(Change detection data)
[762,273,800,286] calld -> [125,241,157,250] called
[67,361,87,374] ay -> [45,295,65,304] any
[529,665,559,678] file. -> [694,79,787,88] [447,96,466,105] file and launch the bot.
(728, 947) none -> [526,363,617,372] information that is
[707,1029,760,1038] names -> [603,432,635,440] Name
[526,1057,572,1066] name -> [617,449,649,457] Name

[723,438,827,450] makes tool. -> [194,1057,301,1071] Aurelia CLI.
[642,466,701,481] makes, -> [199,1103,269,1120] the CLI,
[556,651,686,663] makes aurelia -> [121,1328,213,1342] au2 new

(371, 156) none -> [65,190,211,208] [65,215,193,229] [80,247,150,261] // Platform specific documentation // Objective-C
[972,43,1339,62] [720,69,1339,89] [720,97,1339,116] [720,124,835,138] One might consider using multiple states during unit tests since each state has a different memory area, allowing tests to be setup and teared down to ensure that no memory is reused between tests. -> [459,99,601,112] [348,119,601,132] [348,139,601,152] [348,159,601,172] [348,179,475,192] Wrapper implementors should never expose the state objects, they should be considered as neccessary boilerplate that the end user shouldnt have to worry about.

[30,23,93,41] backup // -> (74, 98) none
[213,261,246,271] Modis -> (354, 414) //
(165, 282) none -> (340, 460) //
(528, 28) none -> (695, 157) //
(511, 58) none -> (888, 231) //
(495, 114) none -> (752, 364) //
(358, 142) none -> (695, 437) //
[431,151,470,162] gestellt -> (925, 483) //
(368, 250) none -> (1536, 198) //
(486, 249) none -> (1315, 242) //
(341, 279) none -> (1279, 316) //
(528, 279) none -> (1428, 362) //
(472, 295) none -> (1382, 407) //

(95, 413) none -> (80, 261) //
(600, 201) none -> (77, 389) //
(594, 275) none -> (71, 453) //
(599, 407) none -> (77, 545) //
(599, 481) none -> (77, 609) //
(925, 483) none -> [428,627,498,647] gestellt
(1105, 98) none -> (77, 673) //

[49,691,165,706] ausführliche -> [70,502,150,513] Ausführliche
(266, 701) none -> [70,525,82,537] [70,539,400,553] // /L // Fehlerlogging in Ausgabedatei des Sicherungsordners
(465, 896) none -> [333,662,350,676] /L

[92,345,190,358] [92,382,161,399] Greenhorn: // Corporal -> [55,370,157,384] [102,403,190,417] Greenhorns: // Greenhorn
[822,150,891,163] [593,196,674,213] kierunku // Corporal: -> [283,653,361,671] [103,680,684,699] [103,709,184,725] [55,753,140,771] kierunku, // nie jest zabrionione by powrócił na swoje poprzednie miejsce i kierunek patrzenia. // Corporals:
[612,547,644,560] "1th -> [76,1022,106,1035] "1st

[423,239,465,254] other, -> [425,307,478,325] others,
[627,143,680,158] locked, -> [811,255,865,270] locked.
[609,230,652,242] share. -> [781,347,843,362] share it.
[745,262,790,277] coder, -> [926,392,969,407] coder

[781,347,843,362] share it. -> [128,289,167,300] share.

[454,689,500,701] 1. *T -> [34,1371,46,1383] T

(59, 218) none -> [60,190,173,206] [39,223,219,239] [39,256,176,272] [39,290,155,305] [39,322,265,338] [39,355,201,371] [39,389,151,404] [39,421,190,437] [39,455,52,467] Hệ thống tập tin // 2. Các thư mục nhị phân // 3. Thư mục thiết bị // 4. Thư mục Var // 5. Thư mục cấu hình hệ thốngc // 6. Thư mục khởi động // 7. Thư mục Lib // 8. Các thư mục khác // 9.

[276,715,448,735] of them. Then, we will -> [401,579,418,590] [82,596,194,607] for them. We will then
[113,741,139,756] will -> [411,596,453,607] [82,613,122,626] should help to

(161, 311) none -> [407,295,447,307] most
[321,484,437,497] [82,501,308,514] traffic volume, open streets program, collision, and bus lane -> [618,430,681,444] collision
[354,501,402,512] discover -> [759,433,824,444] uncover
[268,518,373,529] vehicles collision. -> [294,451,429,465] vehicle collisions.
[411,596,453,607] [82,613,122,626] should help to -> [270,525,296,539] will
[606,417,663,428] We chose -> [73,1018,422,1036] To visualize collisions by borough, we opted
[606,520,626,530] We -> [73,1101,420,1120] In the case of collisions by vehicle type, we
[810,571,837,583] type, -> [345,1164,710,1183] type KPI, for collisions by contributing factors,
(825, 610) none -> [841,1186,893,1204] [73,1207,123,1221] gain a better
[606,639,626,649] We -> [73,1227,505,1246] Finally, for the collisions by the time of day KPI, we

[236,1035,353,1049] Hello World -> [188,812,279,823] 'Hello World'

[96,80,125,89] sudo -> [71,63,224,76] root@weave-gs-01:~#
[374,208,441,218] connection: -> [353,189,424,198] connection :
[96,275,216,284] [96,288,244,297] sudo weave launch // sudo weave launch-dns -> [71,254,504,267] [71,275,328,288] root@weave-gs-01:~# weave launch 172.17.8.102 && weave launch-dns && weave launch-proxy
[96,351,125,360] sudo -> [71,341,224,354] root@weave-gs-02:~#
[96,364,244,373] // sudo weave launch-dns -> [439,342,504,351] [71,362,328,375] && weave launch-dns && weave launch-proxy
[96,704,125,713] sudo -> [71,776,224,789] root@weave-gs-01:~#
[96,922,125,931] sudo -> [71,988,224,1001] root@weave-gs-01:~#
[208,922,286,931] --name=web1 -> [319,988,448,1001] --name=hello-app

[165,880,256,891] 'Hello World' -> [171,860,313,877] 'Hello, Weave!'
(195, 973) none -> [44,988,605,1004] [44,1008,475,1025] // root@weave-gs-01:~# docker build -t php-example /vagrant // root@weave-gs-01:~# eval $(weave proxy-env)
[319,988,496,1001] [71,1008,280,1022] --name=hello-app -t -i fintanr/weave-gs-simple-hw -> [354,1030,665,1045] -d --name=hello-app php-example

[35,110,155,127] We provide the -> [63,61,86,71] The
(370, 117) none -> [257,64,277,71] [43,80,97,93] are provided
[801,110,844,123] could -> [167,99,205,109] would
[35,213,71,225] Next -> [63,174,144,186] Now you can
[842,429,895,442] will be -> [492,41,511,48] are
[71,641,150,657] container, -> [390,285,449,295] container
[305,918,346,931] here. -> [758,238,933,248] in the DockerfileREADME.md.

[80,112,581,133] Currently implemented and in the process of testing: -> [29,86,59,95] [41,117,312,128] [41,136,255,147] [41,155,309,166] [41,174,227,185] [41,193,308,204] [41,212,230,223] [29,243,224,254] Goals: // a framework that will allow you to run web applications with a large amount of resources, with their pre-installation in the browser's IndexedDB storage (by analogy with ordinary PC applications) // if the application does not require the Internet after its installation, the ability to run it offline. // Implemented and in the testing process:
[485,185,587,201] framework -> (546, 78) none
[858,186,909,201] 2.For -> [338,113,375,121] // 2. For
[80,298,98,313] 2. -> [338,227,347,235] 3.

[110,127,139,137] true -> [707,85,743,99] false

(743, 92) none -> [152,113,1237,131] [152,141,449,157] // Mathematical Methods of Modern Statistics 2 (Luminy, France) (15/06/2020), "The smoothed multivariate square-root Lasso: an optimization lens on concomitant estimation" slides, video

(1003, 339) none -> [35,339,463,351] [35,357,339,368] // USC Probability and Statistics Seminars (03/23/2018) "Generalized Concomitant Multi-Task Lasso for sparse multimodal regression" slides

**WHAT THE TASK ASKS:**
Where the line containing "[110,127,139,137] true ->" appears in the data above, begin there and reproduce every line to the end exactly; include nothing else.

**TASK OUTPUT:**
[110,127,139,137] true -> [707,85,743,99] false

(743, 92) none -> [152,113,1237,131] [152,141,449,157] // Mathematical Methods of Modern Statistics 2 (Luminy, France) (15/06/2020), "The smoothed multivariate square-root Lasso: an optimization lens on concomitant estimation" slides, video

(1003, 339) none -> [35,339,463,351] [35,357,339,368] // USC Probability and Statistics Seminars (03/23/2018) "Generalized Concomitant Multi-Task Lasso for sparse multimodal regression" slides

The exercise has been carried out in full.